Plusieurs fois ministres, entre 1947 et 1952, René Meyer était député radical de Constantine en 1946, grand défenseur des colons et de « l’Algérie française ». Proche du général Henri Giraud, il avait occupé le secrétariat aux communications au sein du commandement en chef civil et militaire à Alger en 1943. « Il n’y a rien d’écrit sur René Meyer. En 1946, il y a eu une altercation entre lui et Ferhat Abbas à l’Assemblée nationale à Paris. Abbas était député. René a interpellé Abbas en lui disant : « j’aime les arabes ». Et Abbas de répliquer : « oui, vous les aimez, comme vous aimez les bifteck saignants ! », a rappelé Mohand Ouamar Benlhadj.
« Messali, c’est notre Pétain«
Le responsable de l’ONM a critiqué la position de Benjamin Stora sur « la réhabilitation » de Messali Hadj. « Messali, c’est notre Pétain. Philippe Pétain était un héros français de Verdun (bataille en 1917), il est devenu un traître qui a fini ses jours à Île d’Yeu (1951) en passant par Vichy (collaboration avec le régime nazi à partir de 1940) ».
« Messali est passé par le MNA (Mouvement national algérien). Le MNA a crée une armée qui a combattu l’ALN (Armée de libération nationale). Dès janvier 1955, Belounis a créé des maquis en Kabylie, puis à Bordj Bou Arreridj. Ils avaient des groupes à Alger qui s’attaquaient à ceux qui n’étaient pas avec eux, compte tenu du clivage au sein du MTLD (Mouvement pour le triomphe des libertés démocratiques). Ils s’attaquaient surtout aux mozabites. Ils ont installé leurs premières unités combattantes à Bouira, nous les avions en face. Ils nous appelaient les « Krimistes », en référence à Krim Belkacem. A l’époque Krim était un illustre inconnu au niveau national. Donc, pour les gens « Krimistes », signifiaient être anti-national puisque combattus par Messali », poursuit Mohand Ouamar Benlhadj.

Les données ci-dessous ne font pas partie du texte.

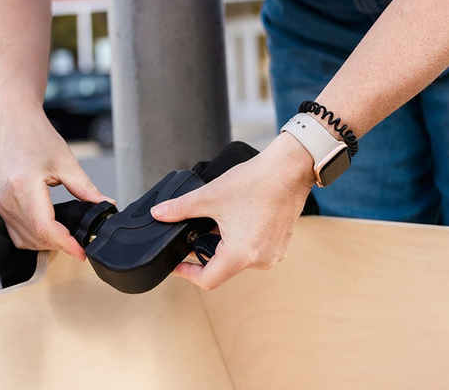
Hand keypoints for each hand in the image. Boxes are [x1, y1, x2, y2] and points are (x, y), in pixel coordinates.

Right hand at [0, 113, 112, 260]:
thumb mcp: (66, 162)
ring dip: (47, 243)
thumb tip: (105, 205)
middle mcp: (9, 200)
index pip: (45, 228)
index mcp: (24, 187)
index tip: (82, 252)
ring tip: (69, 237)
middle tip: (82, 242)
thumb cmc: (36, 137)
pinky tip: (51, 231)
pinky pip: (17, 234)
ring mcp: (3, 205)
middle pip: (35, 238)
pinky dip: (35, 238)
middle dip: (60, 244)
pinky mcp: (3, 206)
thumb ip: (86, 188)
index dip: (65, 244)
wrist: (15, 126)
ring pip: (25, 240)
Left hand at [151, 133, 314, 289]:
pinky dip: (241, 239)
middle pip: (222, 267)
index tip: (177, 264)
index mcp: (241, 255)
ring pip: (238, 258)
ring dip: (223, 243)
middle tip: (197, 230)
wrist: (289, 168)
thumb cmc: (257, 182)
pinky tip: (238, 218)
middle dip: (205, 250)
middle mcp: (260, 260)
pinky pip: (254, 250)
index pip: (207, 280)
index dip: (187, 273)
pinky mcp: (280, 244)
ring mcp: (273, 254)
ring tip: (219, 220)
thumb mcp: (211, 196)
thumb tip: (159, 213)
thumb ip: (180, 209)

Il rajoute que « Messali était connu comme un grand chef, un zaïm. Belounis était armé et équipé par les français (…) Tout cela M. Stora ne pouvait pas l’ignorer en évoquant son réhabilitation », a soutenu le responsable de l’ONM avant d’ajouter : « la France a condamné Pétain. L’Algérie n’a pas fait le procès de Messali. Juridiquement, Messali n’a pas été condamné mais tout le monde sait qu’il avait trahi bien que son passé était des plus illustres ».
« Que chacun écrive l’Histoire de son côté »
Il a précisé que l’ONM exige la restitution de toutes les archives prises par la France et refuse toute « écriture commune » de l’Histoire. « Que chacun écrive l’Histoire de son côté. L’histoire la guerre de libération nationale (1954-1962) sera écrite par les Algériens. C’est nous qui avons vécu et souffert de l’occupation française et de l’exploitation. Les Algériens sont morts par milliers. Nous sommes donc plus habilités à écrire l’Histoire de notre pays. L’Histoire est écrite par les vainqueurs. La France n’est pas intéressée pour écrire notre Histoire. Si elle veut le faire, elle doit évoquer tous les crimes qu’elle a commis chez nous. Ce qu’ils ont écrit à ce jour, c’est pour dire qu’ils sont venus nous civiliser ! », a-t-il dit.